What is a functional cure?

host control of viral replication without continued treatment; immune function restored and stabilised; HIV-induced inflammation reduced; risk of transmission to others reduced

11

What are hte 4 main approaches to cure HIV?

inhibit residual replication; immune modulation; shock and kill; gene therapy

12

What is the goal of inhibiting residual replication?

limiting the size of HIV reservoir below a threshold- enhanced cART and tissue penetration

13

What is the gaol of immune modulation strategy?

make the immune response able to recognise and remove HIV infected cells

14

What are the methods of immune modulation?

therapeutic vaccine; broadly neutralising antibodies

15

What is the strategy with gene therapy?

modify gene expression of latently infected cells to either lock down viral transcription or kill HIV infected reservoir cells

16

What have been the results of intensifying ART by additional ART agents?

after adding CCR5 inhibitor no impact on total HIV DNA; no impact with adding extra ART

17

What is the hypothesis with starting ARt in acute infection?

HIV reservoir in acute infection is most homogenous, smallest size and maybe easiest to influence

18

What is the result of initiating ART acutely vs in chronic infection?

rate of decline in total HIV DNA is nehanced after starting ART when started in acute infection and absolute level of total DNA achieved on stable therapy is lower

19

What does total HIV DNA predict?

time to viral rebound after treatment interruption

20

What is thought to be the reason for very early ART initiation not conferring post treatment control?

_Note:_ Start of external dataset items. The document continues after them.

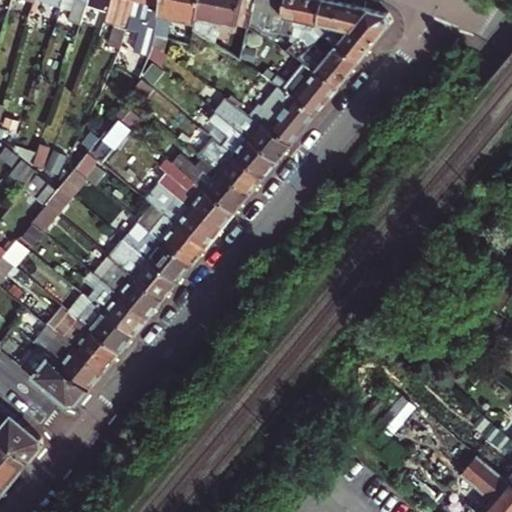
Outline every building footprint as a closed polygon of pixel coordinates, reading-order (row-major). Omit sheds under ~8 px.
[(89,2),(80,0),(76,0),(74,8),(79,10),(78,14),(84,16),(88,4),(89,2)] [(89,0),(89,2),(88,4),(105,9),(111,11),(114,0),(89,0)] [(114,0),(111,11),(109,20),(108,23),(107,24),(116,27),(110,47),(122,51),(128,30),(132,17),(136,0),(114,0)] [(136,0),(132,17),(146,22),(144,34),(140,50),(152,52),(155,38),(162,0),(136,0)] [(201,0),(162,0),(155,38),(162,40),(165,34),(168,35),(173,21),(195,26),(201,0)] [(201,0),(195,26),(193,34),(243,62),(250,30),(254,12),(256,0),(201,0)] [(318,0),(256,0),(254,12),(263,15),(260,24),(267,32),(292,37),(291,43),(296,47),(305,39),(314,26),(321,25),(325,1),(318,0)] [(296,47),(307,52),(329,40),(339,47),(369,11),(325,1),(321,25),(314,26),(305,39),(296,47)] [(109,20),(111,11),(105,9),(101,21),(108,23),(109,20)] [(388,15),(369,11),(339,47),(361,64),(392,25),(390,20),(388,15)] [(146,22),(132,17),(128,30),(144,34),(146,22)] [(273,43),(250,30),(243,62),(254,68),(273,43)] [(278,40),(274,44),(275,44),(289,53),(292,50),(278,40)] [(339,47),(318,72),(341,88),(361,64),(339,47)] [(311,60),(307,65),(313,69),(317,64),(311,60)] [(279,87),(296,99),(318,115),(341,88),(318,72),(313,69),(307,65),(305,64),(288,84),(284,81),(279,87)] [(256,121),(261,124),(293,146),(308,127),(318,115),(296,99),(279,117),(271,110),(266,116),(263,114),(256,121)] [(226,120),(216,111),(203,126),(214,136),(226,120)] [(249,138),(261,124),(256,121),(248,116),(237,129),(249,138)] [(121,122),(109,137),(119,145),(132,130),(121,122)] [(261,124),(249,138),(279,163),(293,146),(261,124)] [(237,129),(222,146),(224,147),(235,156),(249,138),(237,129)] [(188,136),(183,142),(200,157),(207,163),(212,157),(188,136)] [(109,137),(104,143),(114,151),(119,145),(109,137)] [(249,138),(235,156),(246,165),(264,181),(279,163),(249,138)] [(104,143),(92,157),(99,162),(103,165),(114,151),(104,143)] [(24,158),(12,147),(2,159),(14,169),(24,158)] [(227,165),(220,173),(250,198),(264,181),(246,165),(235,156),(224,147),(217,155),(227,165)] [(86,177),(99,162),(92,157),(90,155),(77,170),(86,177)] [(195,182),(236,215),(250,198),(220,173),(207,163),(200,157),(193,165),(181,156),(174,164),(189,177),(193,172),(199,177),(195,182)] [(27,189),(39,174),(25,162),(13,177),(27,189)] [(236,215),(195,182),(189,177),(174,164),(171,162),(164,170),(184,187),(198,200),(191,208),(221,233),(236,215)] [(193,172),(189,177),(195,182),(199,177),(193,172)] [(56,189),(42,177),(30,191),(45,203),(56,189)] [(153,206),(154,207),(207,250),(221,233),(191,208),(177,196),(169,190),(162,184),(147,201),(153,206)] [(184,187),(177,196),(191,208),(198,200),(184,187)] [(71,204),(59,194),(50,205),(62,215),(71,204)] [(207,250),(154,207),(153,206),(148,213),(159,224),(156,228),(152,225),(148,230),(151,233),(193,267),(207,250)] [(125,241),(129,244),(178,285),(187,275),(193,267),(151,233),(141,244),(130,235),(125,241)] [(3,258),(13,266),(27,250),(17,241),(5,255),(3,258)] [(178,285),(129,244),(123,251),(119,261),(116,264),(164,303),(178,285)] [(0,281),(13,266),(3,258),(0,261),(0,281)] [(102,281),(103,282),(149,320),(164,303),(116,264),(102,281)] [(100,279),(89,270),(80,279),(91,289),(100,279)] [(511,271),(511,270),(498,285),(509,294),(511,290),(511,271)] [(149,320),(103,282),(89,299),(135,337),(149,320)] [(494,287),(485,302),(498,311),(507,295),(494,287)] [(135,337),(89,299),(85,296),(70,313),(83,323),(91,330),(121,354),(135,337)] [(62,322),(55,331),(68,342),(75,333),(62,322)] [(83,323),(75,333),(68,342),(76,348),(91,330),(83,323)] [(106,373),(76,348),(68,342),(55,331),(51,327),(36,346),(40,349),(90,391),(106,373)] [(121,354),(91,330),(76,348),(106,373),(121,354)] [(90,391),(40,349),(22,368),(69,407),(77,407),(90,391)] [(383,440),(417,410),(405,396),(371,427),(383,440)] [(5,409),(0,414),(0,437),(31,463),(42,451),(41,439),(5,409)] [(511,442),(511,440),(483,415),(474,425),(504,451),(511,442)] [(0,488),(6,494),(31,463),(0,437),(0,488)] [(511,511),(511,485),(507,481),(483,460),(466,479),(492,502),(483,511),(511,511)]
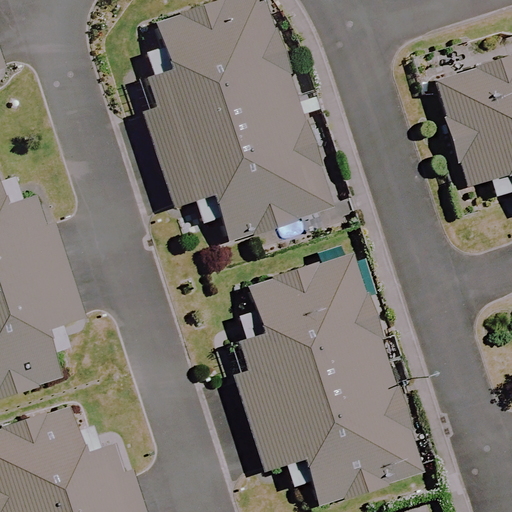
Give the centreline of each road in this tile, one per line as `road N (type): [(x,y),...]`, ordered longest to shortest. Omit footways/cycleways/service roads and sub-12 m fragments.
road 1 (residential): [(198,511),(37,0)]
road 2 (residential): [(500,511),(347,43)]
road 3 (residential): [(482,0),(347,43)]
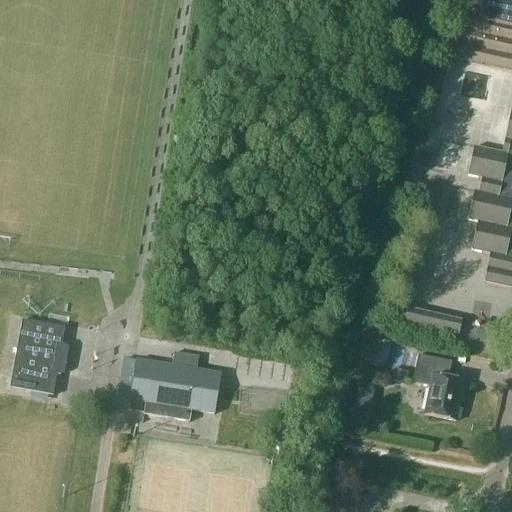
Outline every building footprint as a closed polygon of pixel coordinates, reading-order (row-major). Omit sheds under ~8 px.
[(511,0),(465,0),(453,60),(511,72),(511,0)] [(511,112),(510,112),(501,154),(473,148),(467,176),(481,179),(478,193),(474,192),(468,221),(478,223),(471,252),(490,255),(484,284),(511,289),(511,112)] [(427,170),(431,156),(419,153),(415,168),(427,170)] [(414,308),(410,322),(463,337),(467,324),(414,308)] [(10,389),(53,396),(56,376),(60,377),(63,374),(68,350),(65,346),(61,346),(64,328),(21,321),(10,389)] [(173,355),(171,368),(195,372),(197,359),(173,355)] [(456,423),(463,384),(447,381),(451,363),(417,357),(411,385),(429,389),(424,417),(456,423)] [(135,362),(128,402),(145,405),(143,416),(189,424),(191,412),(197,373),(135,362)] [(408,372),(394,370),(392,383),(406,385),(408,372)] [(220,376),(197,373),(191,412),(214,416),(220,376)]
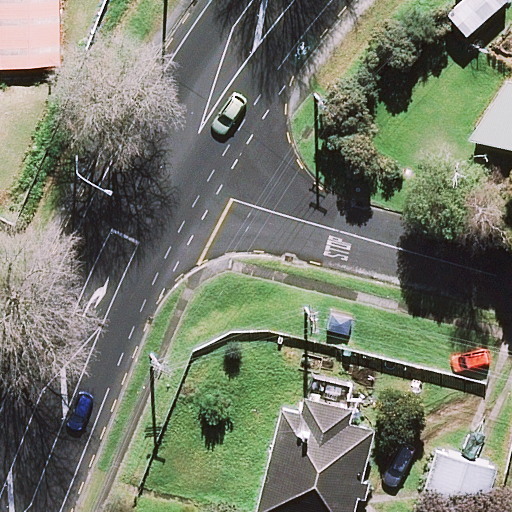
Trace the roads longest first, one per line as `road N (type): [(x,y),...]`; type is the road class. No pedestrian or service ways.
road 1 (residential): [(511,281),(157,173)]
road 2 (secondary): [(12,511),(67,367),(157,173)]
road 3 (secondary): [(157,173),(235,46),(276,0)]
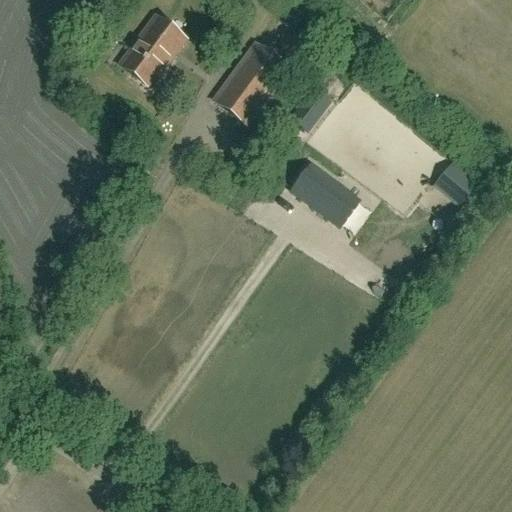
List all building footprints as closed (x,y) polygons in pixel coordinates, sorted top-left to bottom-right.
[(149,91),(183,44),(156,23),(121,69),(149,91)] [(248,129),(288,74),(256,50),(215,105),(248,129)] [(344,108),(360,94),(354,87),(338,101),(344,108)] [(478,188),(453,167),(438,185),(463,206),(478,188)] [(359,205),(310,169),(290,195),(339,232),(359,205)]
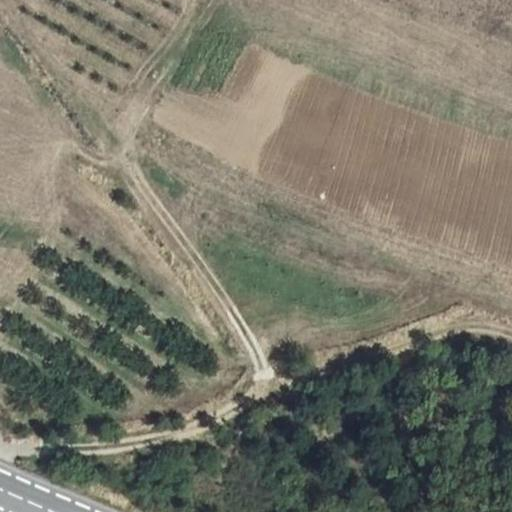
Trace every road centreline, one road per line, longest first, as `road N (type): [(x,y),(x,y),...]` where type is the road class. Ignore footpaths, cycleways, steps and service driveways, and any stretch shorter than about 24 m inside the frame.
road 1 (track): [(0,451),(85,450),(171,436),(226,414),(261,372),(243,330),(132,167),(95,145),(0,21)]
road 2 (track): [(511,333),(466,328),(397,349),(261,372)]
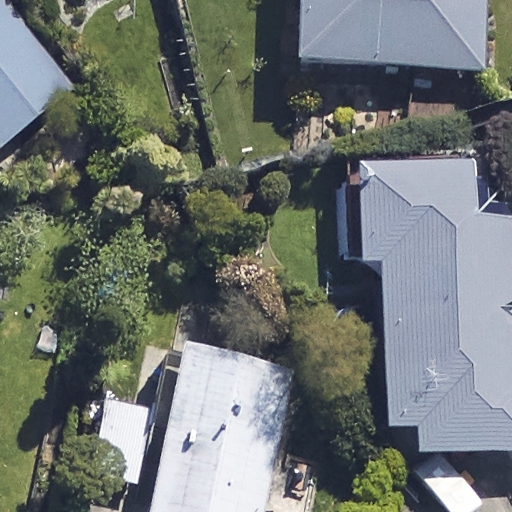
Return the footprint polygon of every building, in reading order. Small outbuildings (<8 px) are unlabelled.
[(308,0),(308,81),(484,82),(484,0),(308,0)] [(74,99),(0,10),(0,156),(2,158),(74,99)] [(479,181),(353,188),(358,284),(388,282),(397,447),(423,446),(424,472),(511,467),(511,239),(483,241),(479,181)] [(268,511),(295,384),(193,364),(163,511),(268,511)] [(151,421),(108,412),(93,486),(137,495),(151,421)]
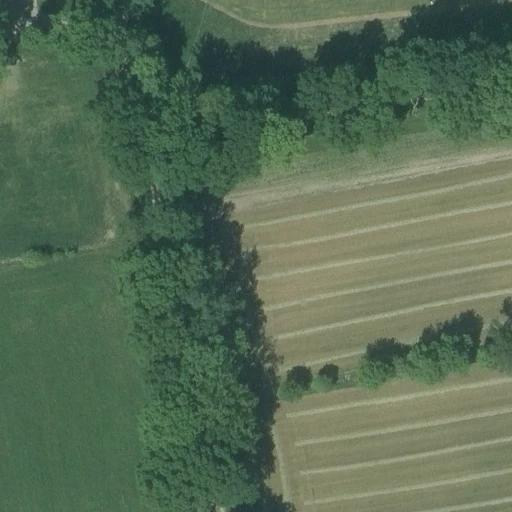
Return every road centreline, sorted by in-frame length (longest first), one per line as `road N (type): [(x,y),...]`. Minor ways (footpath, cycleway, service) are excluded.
road 1 (track): [(217,511),(146,151)]
road 2 (unclassified): [(146,151),(123,37),(104,17),(13,29),(14,0)]
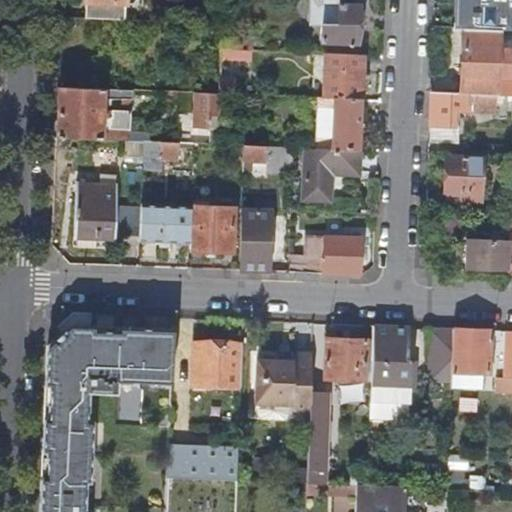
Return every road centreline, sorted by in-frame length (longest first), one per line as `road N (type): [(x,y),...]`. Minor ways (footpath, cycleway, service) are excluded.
road 1 (residential): [(13,285),(398,308)]
road 2 (residential): [(410,0),(398,308)]
road 3 (residential): [(23,0),(13,285)]
road 4 (residential): [(13,285),(3,511)]
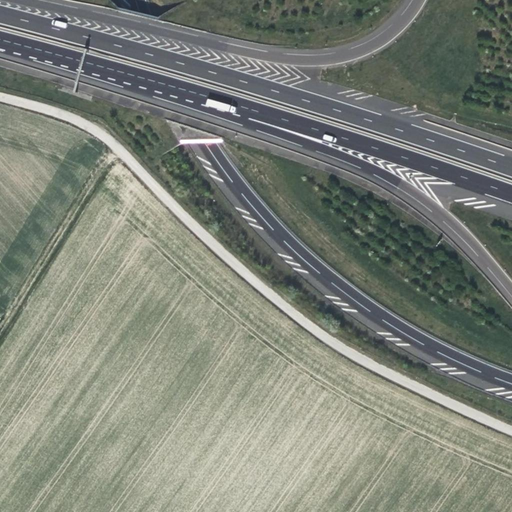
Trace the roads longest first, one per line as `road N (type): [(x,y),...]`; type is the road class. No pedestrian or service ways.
road 1 (track): [(511,428),(355,356),(289,310),(103,133),(0,97)]
road 2 (motorway): [(139,0),(208,141),(267,217),(320,269),(404,329),(511,379)]
road 3 (motorway): [(511,167),(0,14)]
road 4 (motorway): [(417,0),(380,40),(306,60),(17,0)]
road 5 (motorway): [(242,113),(415,194),(511,289)]
road 6 (motorway): [(242,113),(511,194)]
road 7 (motorway): [(0,40),(242,113)]
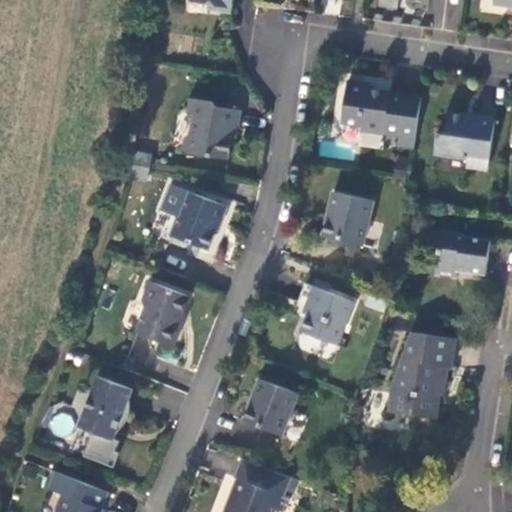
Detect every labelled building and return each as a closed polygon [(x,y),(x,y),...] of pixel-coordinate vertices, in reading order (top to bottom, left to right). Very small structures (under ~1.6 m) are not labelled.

in Thai study, 8 individuals started in first 2 weeks of infection did not have any improved PTC- maybe as prior to antibody development, which didn't allow the immune system to develop and be able to control viral rebound

21

what is the prupose of giving anti-PD1 to treat HIV patients

prevents immune exhaustion

22

What is the hypothesis behind broadly neutralising antibodies reducing HIV reservoirs?

block cell-cell spread of HIV; promote ADCC; antibody-dependent phagocytosis and complement fixation; antibody-antigen compelxes activate DCs to enhance antigen presentation function

23

What have been results of therapetuic T cell vaccine studies?

have had no impact on the HIV reservoir or lower viral rebound after ARt interruption

24

What is the theory behind DC-primed vaccines?

monocyte derived DCs loaded ex vivo with RNA encoding HIV antigens as are potent APCs and induce T cells reponses- has been successful in chronic infections and acancer

25

What was the result of DC-primed vaccination?

rapid viral rebound after vaccination and aRT interruption

26

What are the 5 key bNAb binding sites on the HIV envelope?

Cd4-binding site; V1/V2; V3; gp120/gp41 interface and MPER

27

What happened when Bnabs were given to viraemic patients prior to starting ARt?

acted as antivirlas and reduced HIV viral load by 2.5 logs

28

What was the effect of giving Bnabs to patients during treatment interruption?

up to 19 week delay in rebound vs historical avergae of 2.6 weeks

29

what caused rebounds in patients given bnabs during treatment interruption?

escape variants or once antibody levels had dropped

30

What is the hypothesis with latency reversing agents?

force viral transcription from latently infected cells to induce cell death and reduce the size of hte reservoir

31

How do histone deacetylases inhibit HIV expression?

catalyse de-acetylation of histone tails and keep chromatin in a compacted state, inhibtion of these histone deacetylases promotes histone acetylation leading to relaxation of chromatin and initiation of transcription

32

Give an example of a histone deactylase inhibitor?

vorinostat

33

What were the resutls of a study comparing ART vs ART+ vorinostat +HIV vaccine?

no difference in total HIV DNA or viral outgrowth

34

What provides hope for the kick and kill approach?

study in rhesus monkeys with a TLR7 agonist and V3 bnab substantially delayed and controlled viral replication after cessation of ARt

35

What is the novel gene-editing technique capable of disrupting HIV-integrated genomces?

CRISPR-Cap9 technique

36

What is a danger with gene editing?

what is the possibility of deleting the wrong genes?